%%
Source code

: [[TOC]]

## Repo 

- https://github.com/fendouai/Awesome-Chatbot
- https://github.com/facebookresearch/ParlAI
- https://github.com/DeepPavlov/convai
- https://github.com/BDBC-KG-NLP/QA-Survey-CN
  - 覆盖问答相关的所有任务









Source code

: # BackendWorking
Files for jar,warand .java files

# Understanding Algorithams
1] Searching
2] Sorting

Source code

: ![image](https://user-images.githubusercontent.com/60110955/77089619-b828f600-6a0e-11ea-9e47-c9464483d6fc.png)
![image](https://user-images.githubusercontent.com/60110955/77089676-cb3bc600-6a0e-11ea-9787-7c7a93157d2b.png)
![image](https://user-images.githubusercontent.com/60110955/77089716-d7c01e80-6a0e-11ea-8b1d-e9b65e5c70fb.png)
%%
### REQUEST
Rewrite all the entries above, replacing "Source code" with "Raw text" every time it appears and leaving everything else as it is.

### OUTPUT OF THE EXERCISE
Raw text

: [[TOC]]

## Repo 

- https://github.com/fendouai/Awesome-Chatbot
- https://github.com/facebookresearch/ParlAI
- https://github.com/DeepPavlov/convai
- https://github.com/BDBC-KG-NLP/QA-Survey-CN
  - 覆盖问答相关的所有任务









Raw text

: # BackendWorking
Files for jar,warand .java files

# Understanding Algorithams
1] Searching
2] Sorting

Raw text

: ![image](https://user-images.githubusercontent.com/60110955/77089619-b828f600-6a0e-11ea-9e47-c9464483d6fc.png)
![image](https://user-images.githubusercontent.com/60110955/77089676-cb3bc600-6a0e-11ea-9787-7c7a93157d2b.png)
![image](https://user-images.githubusercontent.com/60110955/77089716-d7c01e80-6a0e-11ea-8b1d-e9b65e5c70fb.png)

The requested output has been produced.